Captain Will Pennington of the George W. Bush said the U.S. Navy changed its security procedures after a Saudi ship was attacked off the coast of Yemen by what some describe as a “drone” boat, roughly comparable in size to the Iranian Revolutionary Guard Corps patrol boats.
“It’s unprofessional behavior, it’s harassment behavior and it’s something you wouldn’t expect when you’ve got a hundred giant vessels per day going through the Strait of Hormuz, and – at least from the flow of oil – the most critical strait in the world,” Whitesell said. “This is their routine behavior, which in any other area of the world, any other maritime environment, this would be seen as a violation of international law.”
The allegations of Iranian-made drones extended to ones used by Houthi rebel forces to attack Saudi and UAE missile defense sites in Yemen, an arms research organization said in a report Wednesday, according to the Washington Post.
The report, put out by the group Conflict Armament Research, or CAR, looks at seven Houthi Qasef-1 drones and one drone engine recovered by forces from the United Arab Emirates. Six of the drones were captured in October on a known Iranian smuggling route that runs through Oman, while another was found after an attack by Houthi forces near Aden, Yemen, last month.
The Qasef-1 is “consistent with descriptions and imagery” of an Iranian drone called the Ababil-T, produced by Iran’s Aircraft Manufacturing Industrial Company, according to the report.

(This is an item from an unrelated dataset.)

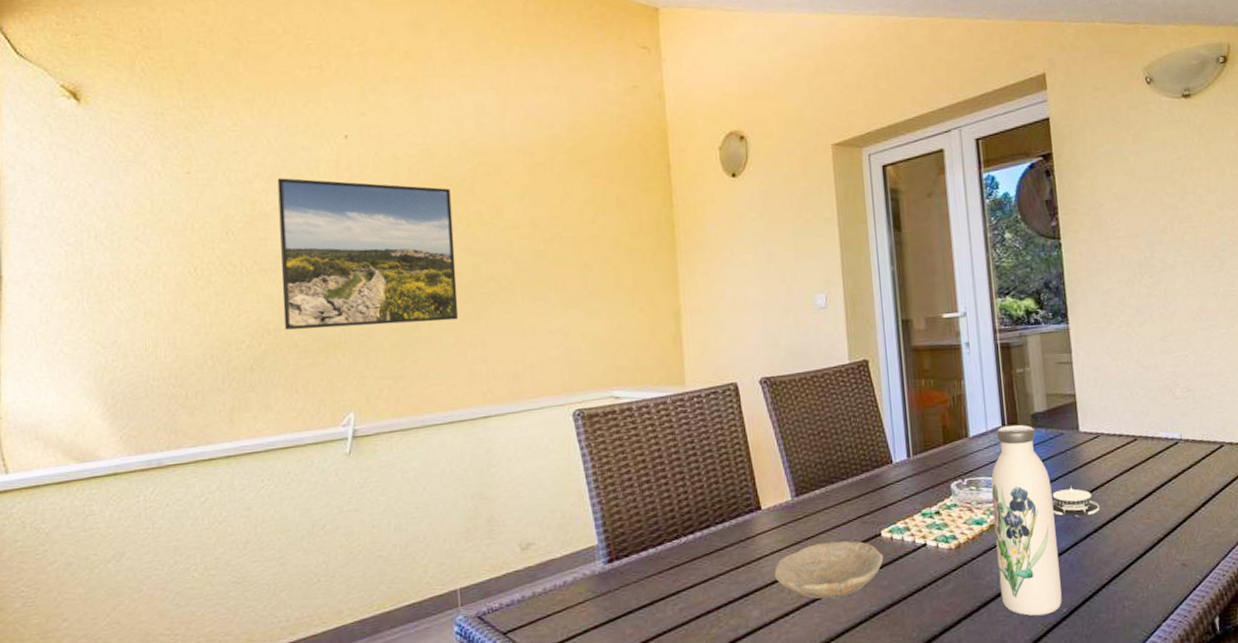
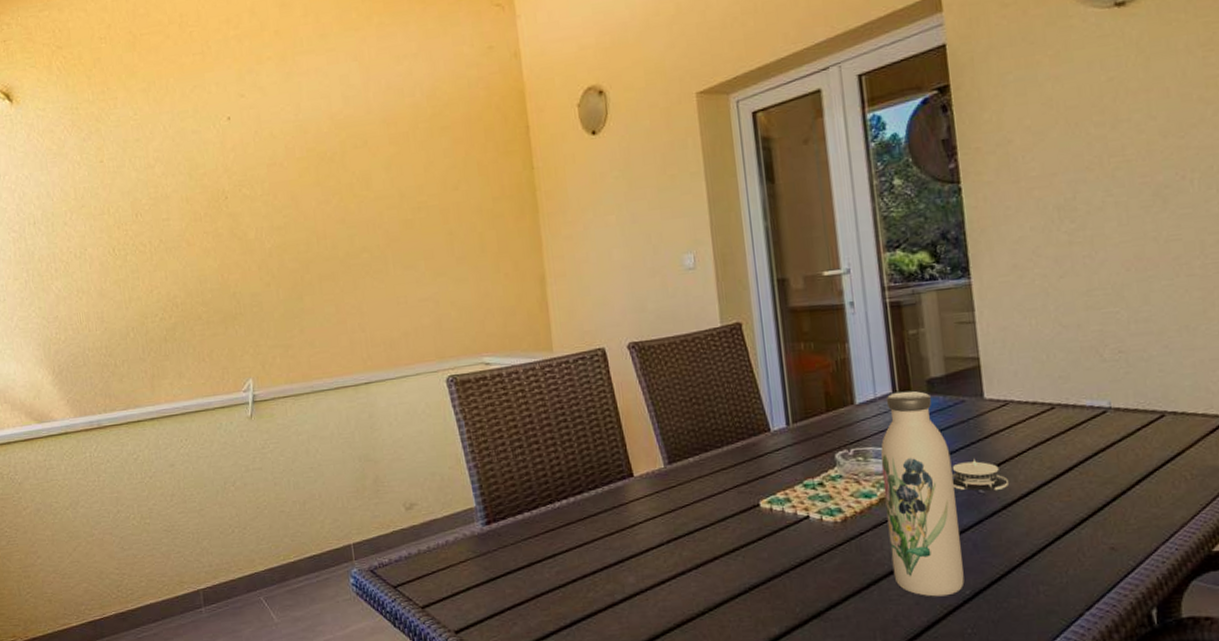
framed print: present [277,178,459,330] -> none [174,161,337,303]
bowl: present [774,540,884,600] -> none [648,510,763,570]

The identification of the Qasef-1 as a possible Iranian drone variant comes almost two months after Houthi forces used an explosive drone boat to attack a Saudi frigate. Vice Adm. Kevin M. Donegan, commander of the U.S. Fifth Fleet, told Defense News that the drone boat probably had been supplied by Iran. The attack killed one, and the frigate returned to port with minor damage.
On Tuesday, Reuters reported that Maj. Gen. Qasem Soleimani, the head of Iranian regime’s Quds Force, recently met with top military officials in the Iranian capital in a bid to explore ways to better assist the Houthis. The outcome of the meeting appears to be an influx of military equipment and advisers into the civil war, which has now been running for two years.